> Task to complete:
Among the entries below, only the lines starting at the one with "thumb mcp: (171, 168)" and ending at the one with "pinky dip: (231, 239)", both included, are to be printed exactly.

Input data section start

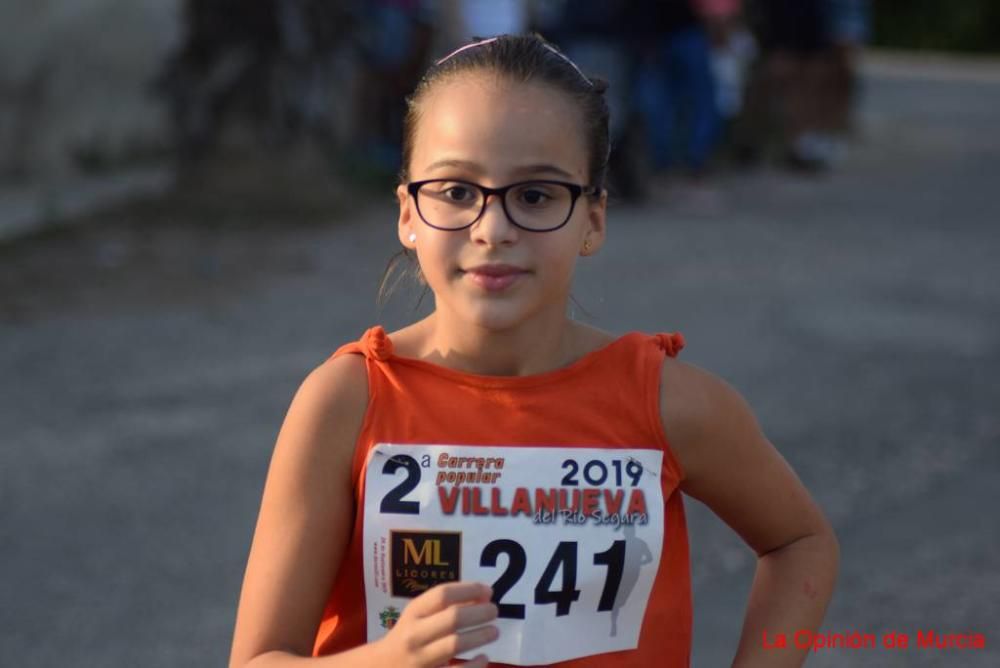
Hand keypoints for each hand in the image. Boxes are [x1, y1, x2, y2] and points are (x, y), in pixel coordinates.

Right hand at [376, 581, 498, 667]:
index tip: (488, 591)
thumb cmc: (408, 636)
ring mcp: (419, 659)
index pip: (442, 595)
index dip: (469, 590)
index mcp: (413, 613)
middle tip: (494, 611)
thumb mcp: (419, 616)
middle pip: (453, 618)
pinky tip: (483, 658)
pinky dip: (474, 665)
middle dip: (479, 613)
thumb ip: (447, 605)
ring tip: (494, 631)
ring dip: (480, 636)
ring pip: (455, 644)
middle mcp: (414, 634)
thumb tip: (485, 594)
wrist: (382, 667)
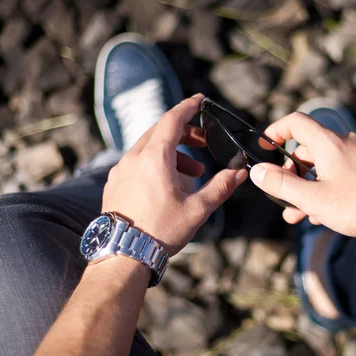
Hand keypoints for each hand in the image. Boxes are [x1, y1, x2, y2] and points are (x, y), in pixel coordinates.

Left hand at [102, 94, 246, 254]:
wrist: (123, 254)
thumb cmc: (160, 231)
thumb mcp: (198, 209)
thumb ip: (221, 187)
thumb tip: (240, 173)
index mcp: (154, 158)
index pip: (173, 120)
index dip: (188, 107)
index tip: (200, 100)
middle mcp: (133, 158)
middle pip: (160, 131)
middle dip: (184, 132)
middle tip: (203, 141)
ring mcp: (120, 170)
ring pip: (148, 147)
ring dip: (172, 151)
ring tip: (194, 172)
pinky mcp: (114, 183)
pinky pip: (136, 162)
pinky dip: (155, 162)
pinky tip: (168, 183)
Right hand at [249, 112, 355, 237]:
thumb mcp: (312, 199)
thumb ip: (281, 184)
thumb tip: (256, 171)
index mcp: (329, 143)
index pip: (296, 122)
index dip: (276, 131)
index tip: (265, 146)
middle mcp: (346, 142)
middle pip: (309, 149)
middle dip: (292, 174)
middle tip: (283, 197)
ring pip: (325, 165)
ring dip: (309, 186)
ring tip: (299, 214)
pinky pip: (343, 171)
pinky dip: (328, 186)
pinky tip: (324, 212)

Input data section end
Input data section start

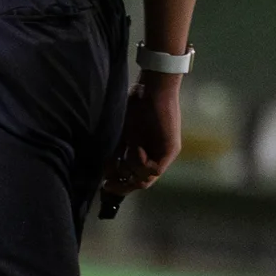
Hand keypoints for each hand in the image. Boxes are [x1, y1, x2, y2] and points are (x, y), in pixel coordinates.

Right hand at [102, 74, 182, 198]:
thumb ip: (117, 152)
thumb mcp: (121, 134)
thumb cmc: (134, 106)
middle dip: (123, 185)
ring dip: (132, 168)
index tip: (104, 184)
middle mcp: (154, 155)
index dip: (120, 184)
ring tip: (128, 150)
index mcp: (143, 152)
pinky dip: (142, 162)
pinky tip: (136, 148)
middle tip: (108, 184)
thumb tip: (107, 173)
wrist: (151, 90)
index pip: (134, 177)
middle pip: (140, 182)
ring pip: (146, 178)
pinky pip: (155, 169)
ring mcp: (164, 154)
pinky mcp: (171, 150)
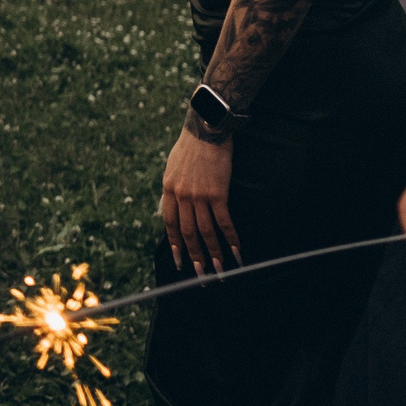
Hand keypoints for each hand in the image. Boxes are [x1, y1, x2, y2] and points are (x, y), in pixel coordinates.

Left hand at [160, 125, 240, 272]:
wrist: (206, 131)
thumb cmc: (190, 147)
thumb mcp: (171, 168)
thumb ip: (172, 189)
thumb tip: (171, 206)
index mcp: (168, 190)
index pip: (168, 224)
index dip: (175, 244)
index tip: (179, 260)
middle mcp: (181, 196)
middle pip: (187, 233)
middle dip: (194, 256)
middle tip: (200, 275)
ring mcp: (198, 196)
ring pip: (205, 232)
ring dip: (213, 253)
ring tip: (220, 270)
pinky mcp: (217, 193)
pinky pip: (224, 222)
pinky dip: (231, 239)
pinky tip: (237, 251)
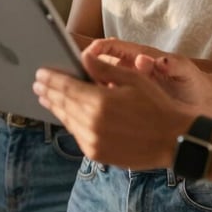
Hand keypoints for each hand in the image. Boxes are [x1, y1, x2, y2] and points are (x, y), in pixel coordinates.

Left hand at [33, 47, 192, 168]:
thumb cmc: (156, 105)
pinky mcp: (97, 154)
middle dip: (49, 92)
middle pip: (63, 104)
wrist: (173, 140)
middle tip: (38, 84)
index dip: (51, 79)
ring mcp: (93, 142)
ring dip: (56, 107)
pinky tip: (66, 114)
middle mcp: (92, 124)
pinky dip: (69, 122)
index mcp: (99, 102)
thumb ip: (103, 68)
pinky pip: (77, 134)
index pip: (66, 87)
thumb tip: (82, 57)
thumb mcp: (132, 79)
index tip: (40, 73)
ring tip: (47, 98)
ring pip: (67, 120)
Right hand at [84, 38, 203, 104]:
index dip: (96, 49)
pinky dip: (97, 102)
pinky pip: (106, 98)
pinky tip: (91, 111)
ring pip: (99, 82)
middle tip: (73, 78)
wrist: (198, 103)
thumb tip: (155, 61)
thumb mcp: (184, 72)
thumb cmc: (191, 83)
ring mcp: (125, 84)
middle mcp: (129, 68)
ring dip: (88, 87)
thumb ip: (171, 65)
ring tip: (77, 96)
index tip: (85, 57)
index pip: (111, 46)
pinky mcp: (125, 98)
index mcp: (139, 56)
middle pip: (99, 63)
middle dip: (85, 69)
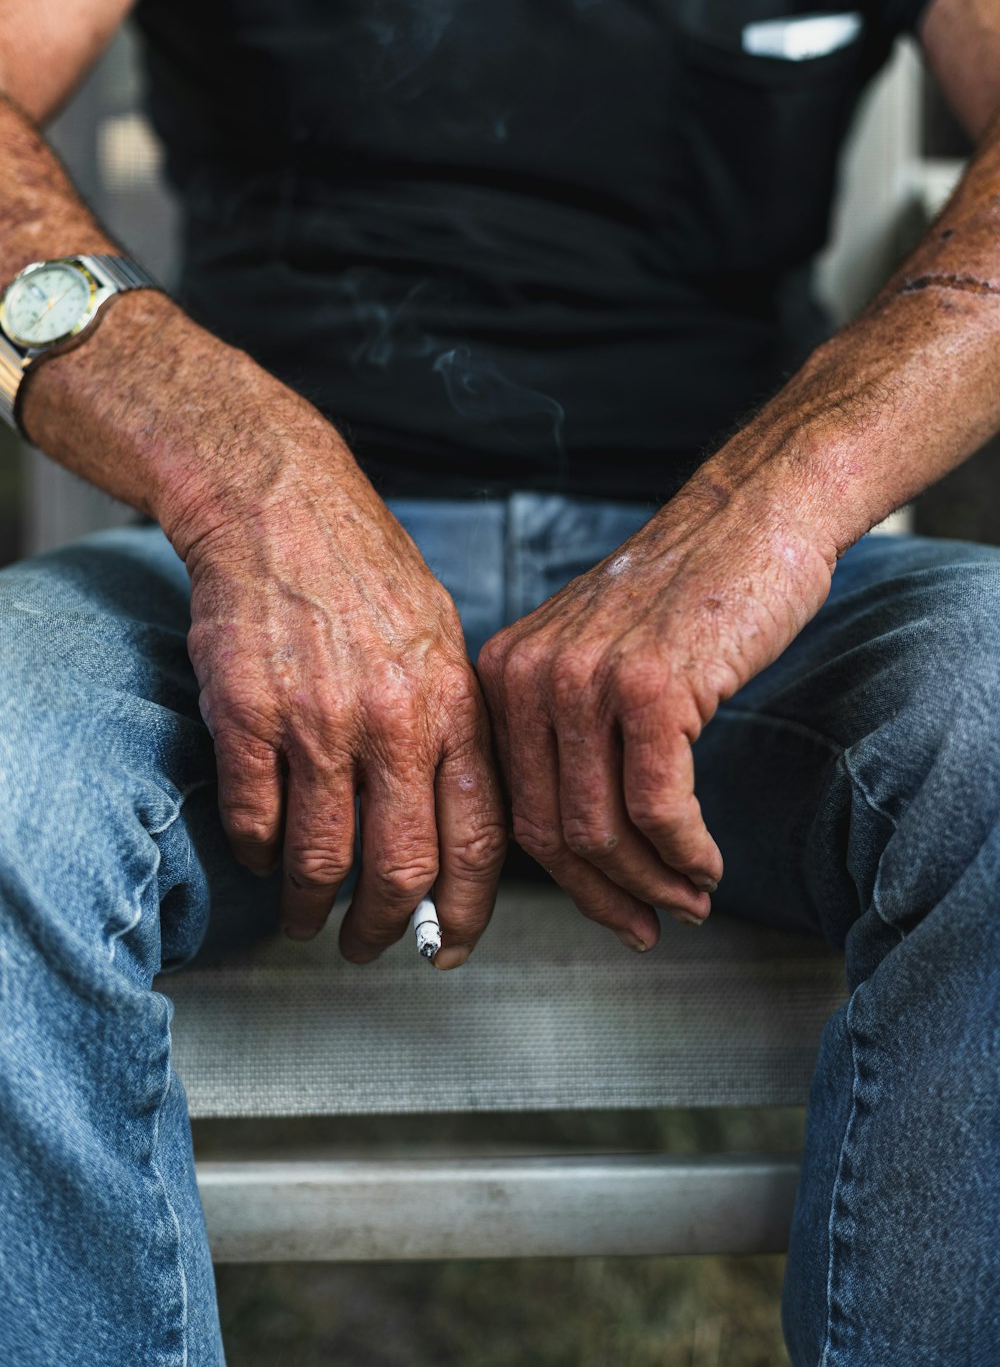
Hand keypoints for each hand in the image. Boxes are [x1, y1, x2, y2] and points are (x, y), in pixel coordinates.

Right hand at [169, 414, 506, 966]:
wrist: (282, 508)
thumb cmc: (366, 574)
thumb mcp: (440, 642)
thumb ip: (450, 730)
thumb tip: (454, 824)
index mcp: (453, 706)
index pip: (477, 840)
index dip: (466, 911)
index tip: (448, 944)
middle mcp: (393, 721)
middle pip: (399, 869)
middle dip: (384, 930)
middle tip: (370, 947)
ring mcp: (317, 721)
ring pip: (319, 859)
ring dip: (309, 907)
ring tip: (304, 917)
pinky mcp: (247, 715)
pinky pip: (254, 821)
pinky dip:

Input data section end
Input data section start

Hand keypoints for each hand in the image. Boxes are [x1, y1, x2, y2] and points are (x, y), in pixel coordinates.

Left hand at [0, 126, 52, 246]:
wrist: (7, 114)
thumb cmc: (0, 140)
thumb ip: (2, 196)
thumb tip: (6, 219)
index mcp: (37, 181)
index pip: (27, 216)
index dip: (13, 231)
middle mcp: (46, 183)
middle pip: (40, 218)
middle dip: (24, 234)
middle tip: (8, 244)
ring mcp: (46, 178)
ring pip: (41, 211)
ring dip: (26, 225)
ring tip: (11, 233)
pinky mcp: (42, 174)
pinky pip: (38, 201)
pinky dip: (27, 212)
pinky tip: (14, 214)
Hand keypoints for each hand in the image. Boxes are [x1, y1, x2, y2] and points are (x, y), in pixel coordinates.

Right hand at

Input data section end

> Reply to the task:
thumb mcp: (171, 168)
thumb ip: (172, 189)
thumb tip: (171, 206)
index mcp: (168, 190)
index pip: (168, 224)
index dip: (175, 244)
index tip: (179, 260)
middle mcp: (181, 196)
middle pip: (187, 233)
middle dip: (194, 256)
middle tip: (200, 275)
ring mcp: (198, 196)
ring pip: (205, 232)
ring dip: (213, 253)
ring tip: (220, 270)
pinky mcp: (217, 193)
pinky pip: (224, 222)
pinky dip: (231, 239)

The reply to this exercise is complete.